Because I originally wanted to put it into executor.

>> +/*
>> + * Handle INSERT message.
>> + */
>> +static void
>> +handle_insert(StringInfo s)
>> +{
>> +    LogicalRepRelMapEntry *rel;
>> +    LogicalRepTupleData    newtup;
>> +    LogicalRepRelId        relid;
>> +    EState               *estate;
>> +    TupleTableSlot       *remoteslot;
>> +    MemoryContext        oldctx;
>> +
>> +    ensure_transaction();
>> +
>> +    relid = logicalrep_read_insert(s, &newtup);
>> +    rel = logicalreprel_open(relid, RowExclusiveLock);
>> +
>> +    /* Initialize the executor state. */
>> +    estate = create_estate_for_relation(rel);
>> +    remoteslot = ExecInitExtraTupleSlot(estate);
>> +    ExecSetSlotDescriptor(remoteslot, RelationGetDescr(rel->rel));
>
> This seems incredibly expensive for replicating a lot of rows.

You mean because of create_estate_for_relation()?

>
>> +/*
>> + * Search the relation 'rel' for tuple using the replication index.
>> + *
>> + * If a matching tuple is found lock it with lockmode, fill the slot with its
>> + * contents and return true, return false is returned otherwise.
>> + */
>> +static bool
>> +tuple_find_by_replidx(Relation rel, LockTupleMode lockmode,
>> +                      TupleTableSlot *searchslot, TupleTableSlot *slot)
>> +{
>> +    HeapTuple        scantuple;
>> +    ScanKeyData        skey[INDEX_MAX_KEYS];
>> +    IndexScanDesc    scan;
>> +    SnapshotData    snap;
>> +    TransactionId    xwait;
>> +    Oid                idxoid;
>> +    Relation        idxrel;
>> +    bool            found;
>> +
>> +    /* Open REPLICA IDENTITY index.*/
>> +    idxoid = RelationGetReplicaIndex(rel);
>> +    if (!OidIsValid(idxoid))

PROBLEMS TO WORK ON>
[1] In the code review excerpt, which lock mode does handle_insert pass to logicalreprel_open?
[2] Summarize the code review excerpt in two sentences.

DATASET CONTENT>
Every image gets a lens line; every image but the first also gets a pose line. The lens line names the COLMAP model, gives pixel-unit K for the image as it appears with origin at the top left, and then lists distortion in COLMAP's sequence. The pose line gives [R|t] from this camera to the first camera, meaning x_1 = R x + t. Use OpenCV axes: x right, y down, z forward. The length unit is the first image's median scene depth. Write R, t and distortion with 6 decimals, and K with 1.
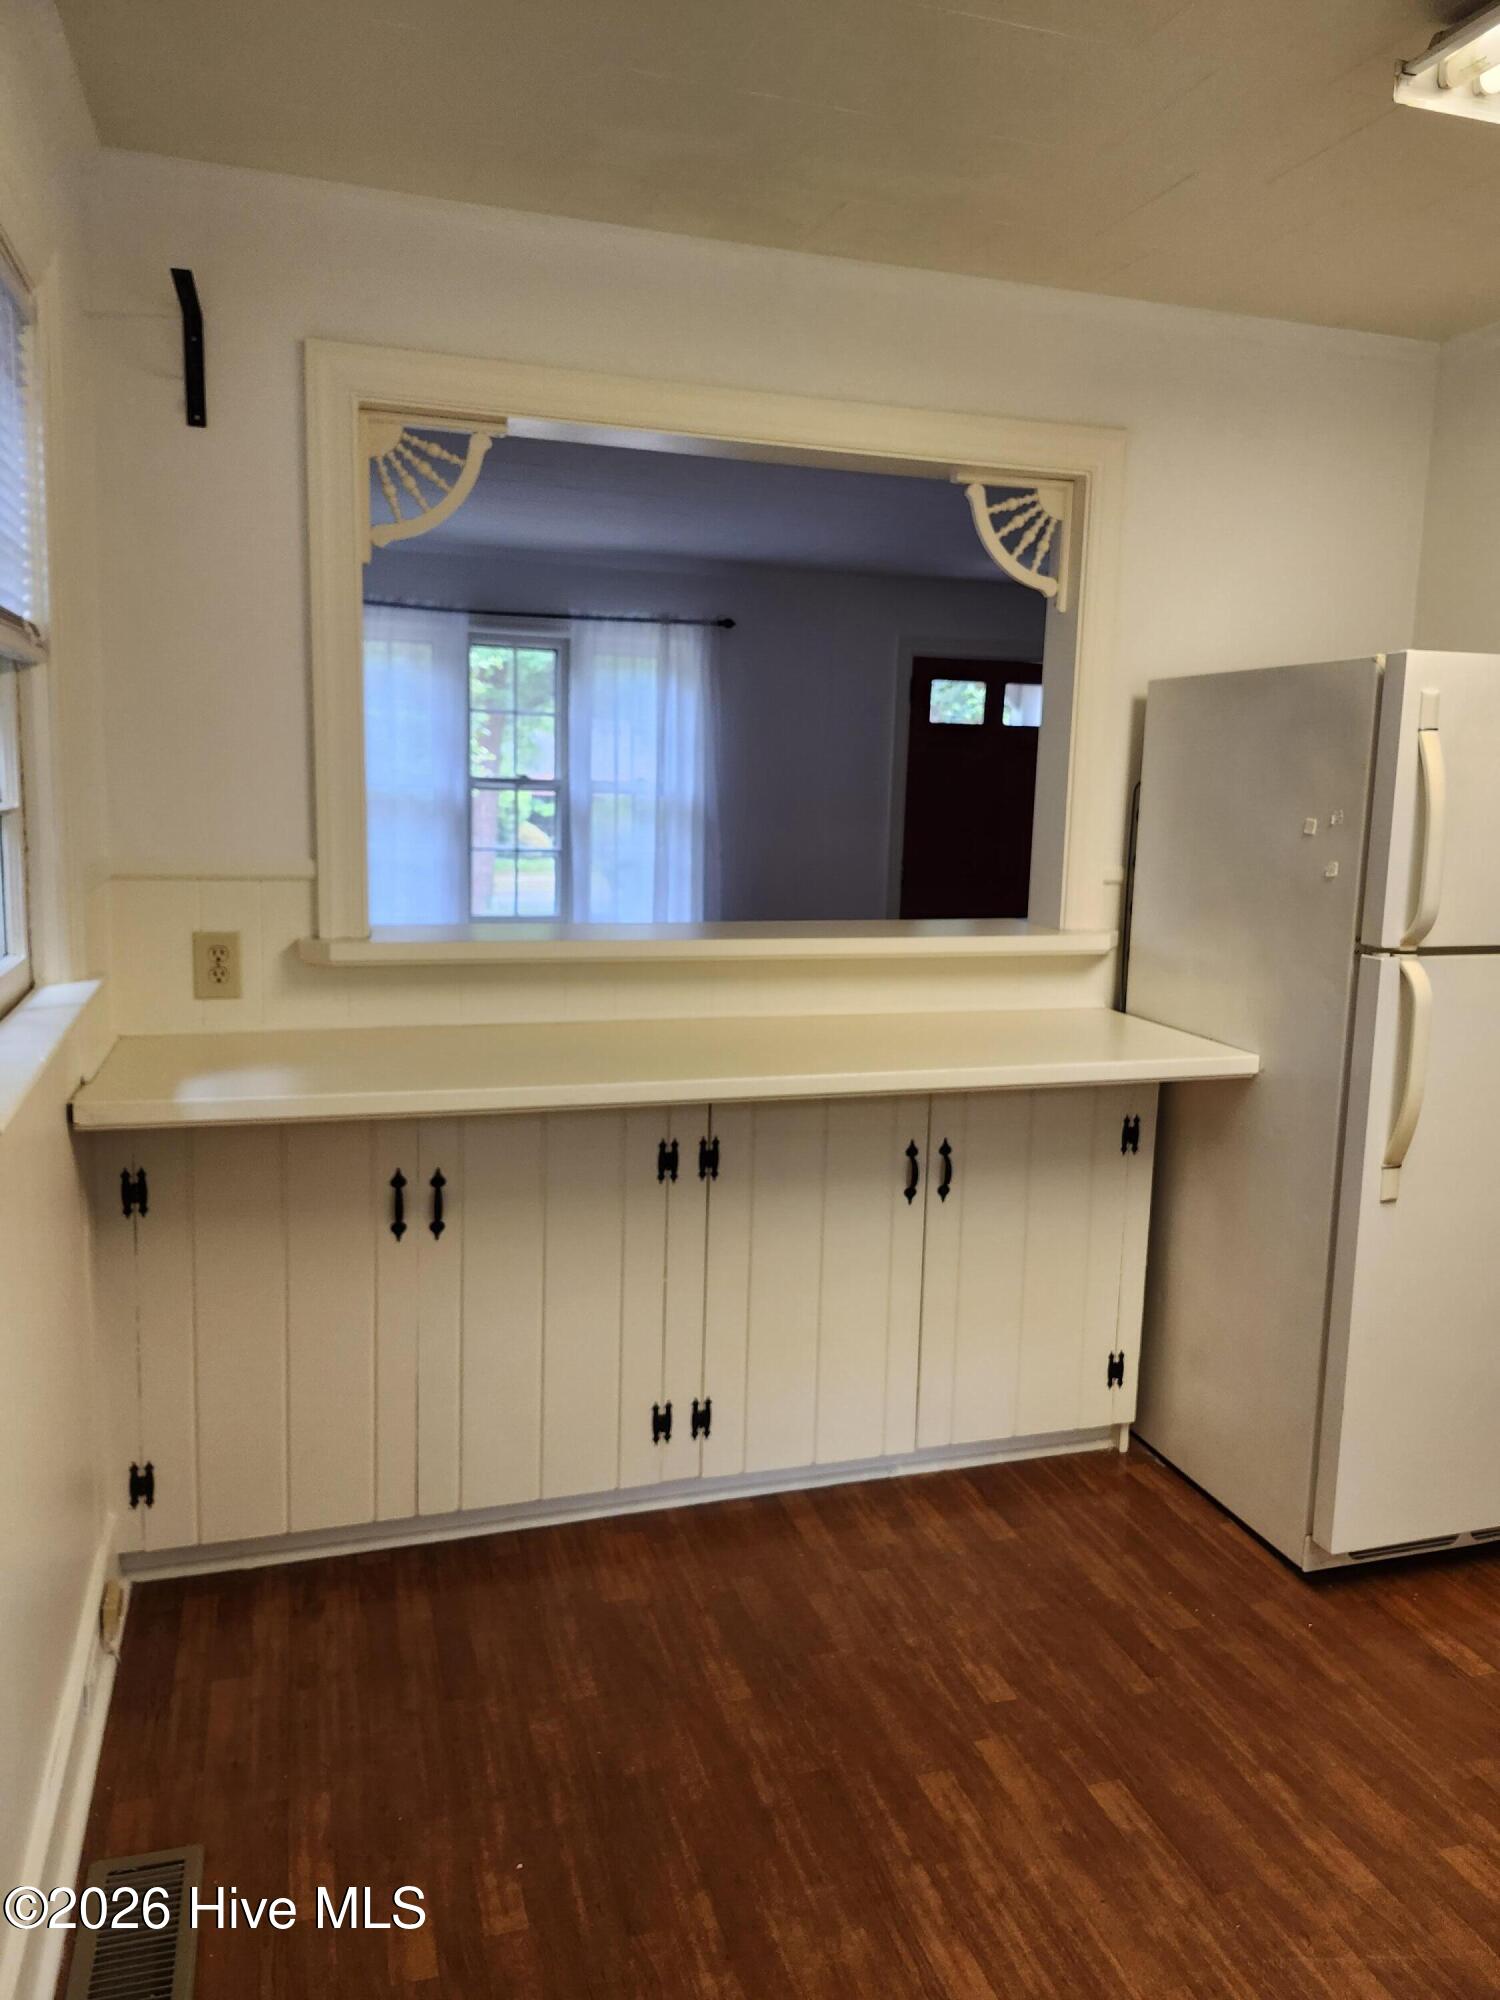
lens RADIAL K [[1427.5, 0, 755.4], [0, 1427.5, 988.8], [0, 0, 1]] dist [0.050258, -0.025976]
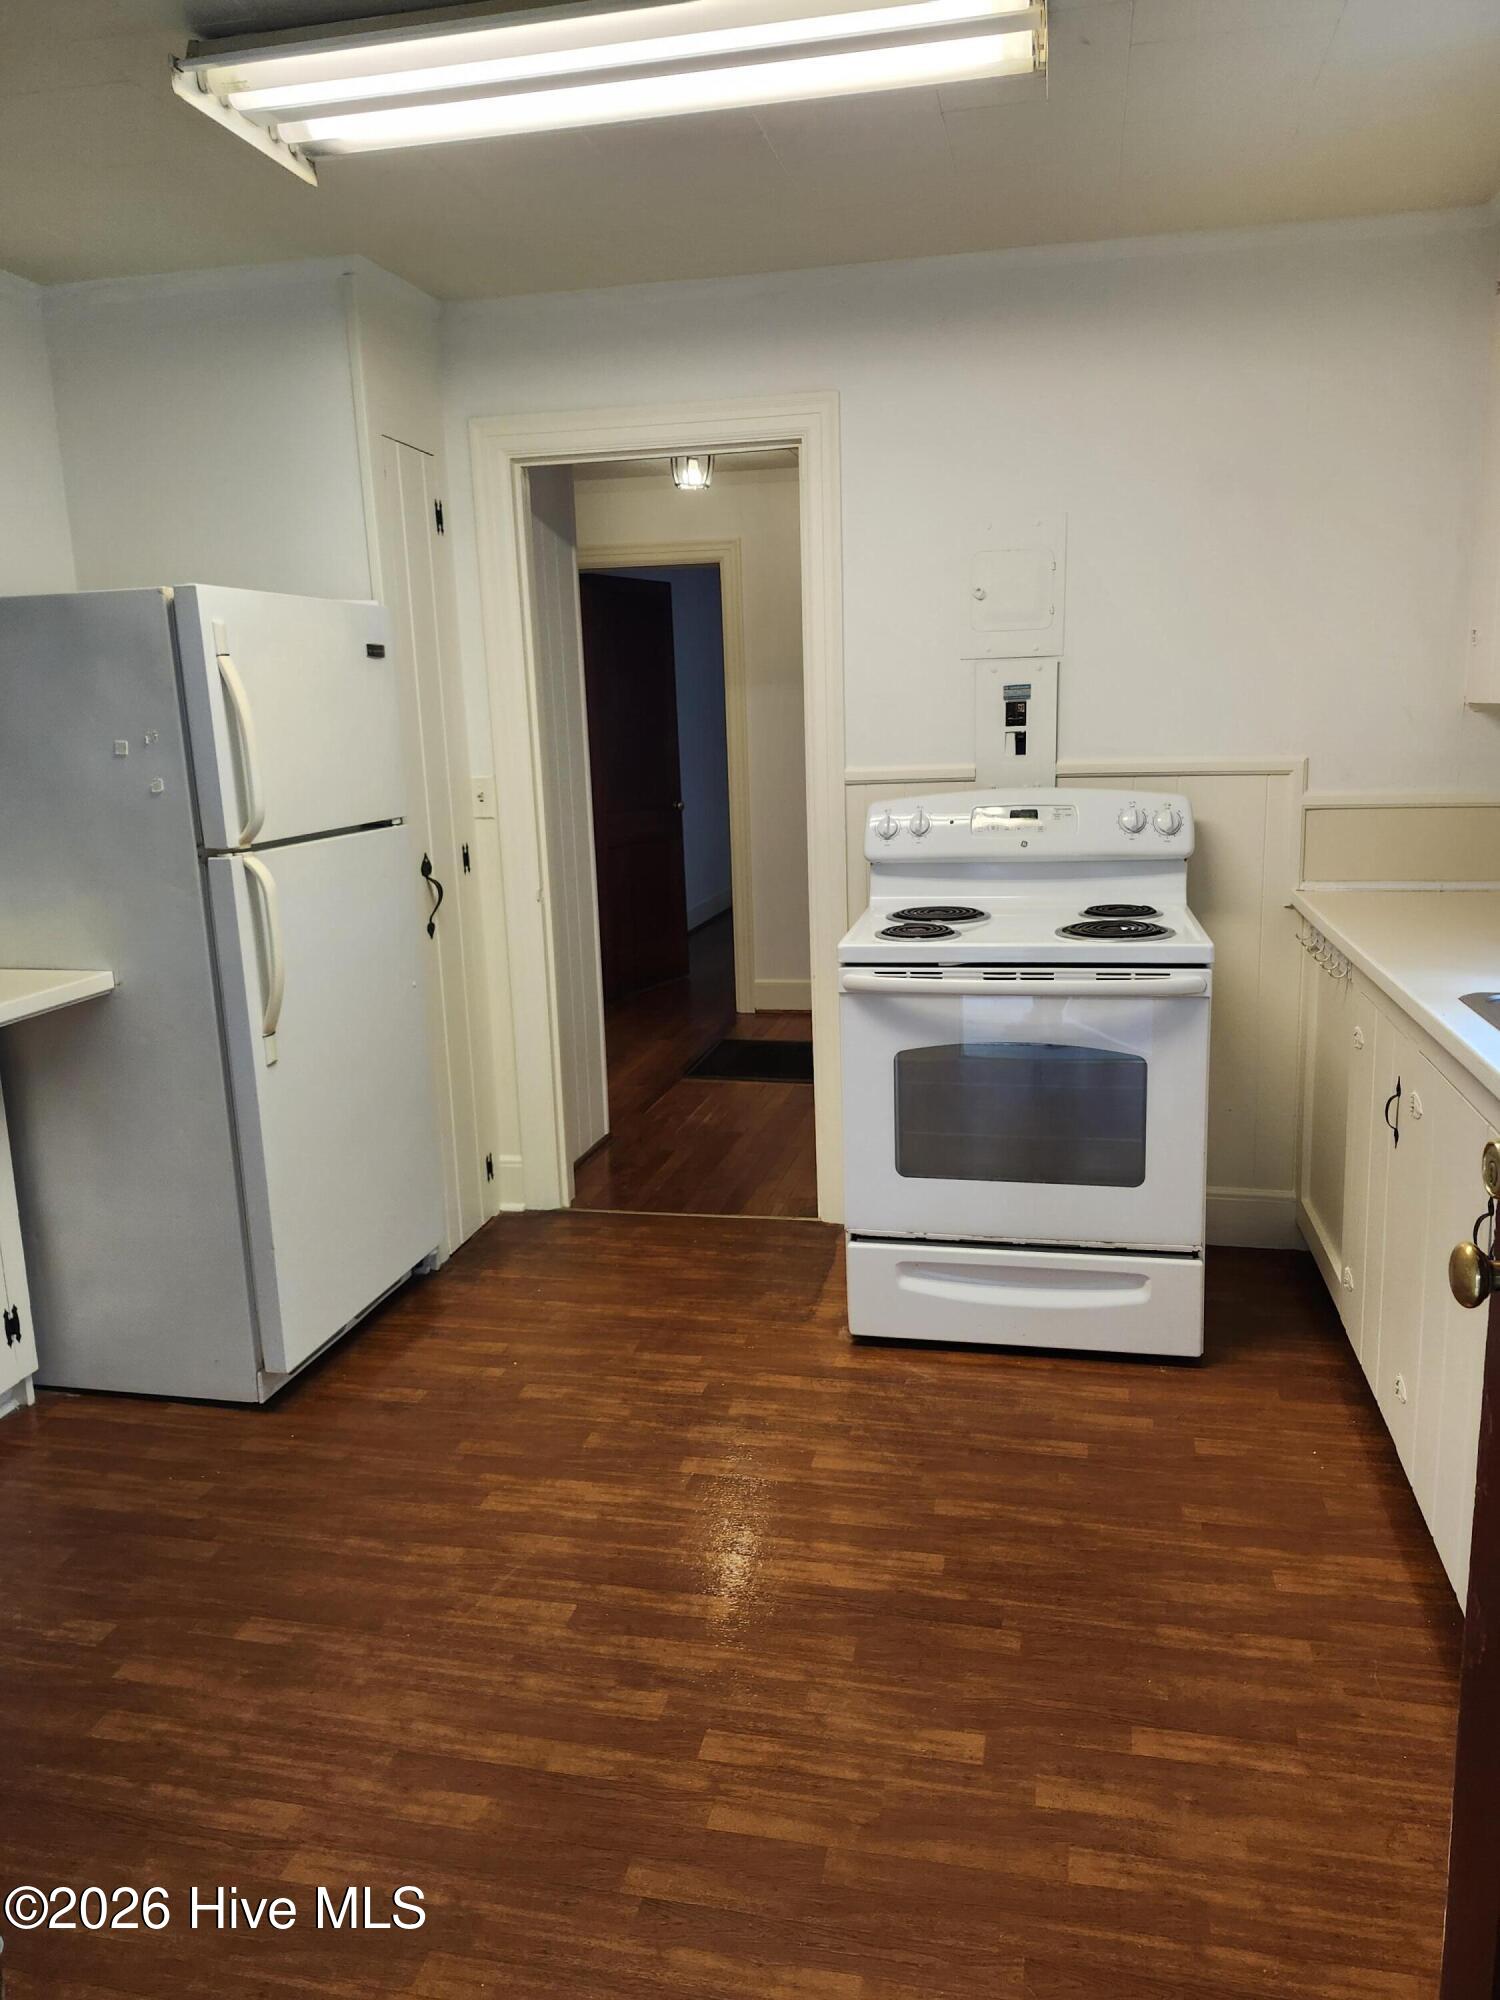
lens RADIAL K [[1372.1, 0, 765.1], [0, 1372.1, 993.0], [0, 0, 1]] dist [0.091303, -0.082999]
pose [[0.511029, -0.214091, 0.832475, -0.297243], [0.179008, 0.973758, 0.140538, 0.004685], [-0.840717, 0.077201, 0.535943, 0.058302]]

SOLUTIONS TO EACH TASK>
[1] RowExclusiveLock

[2] The excerpt quotes a handle_insert function that ensures a transaction, reads the insert, opens the relation with RowExclusiveLock and initializes executor state, which one comment calls incredibly expensive for replicating a lot of rows. The reply asks whether this refers to create_estate_for_relation(), and the excerpt then quotes the beginning of tuple_find_by_replidx, which searches a relation for a tuple using the replication index.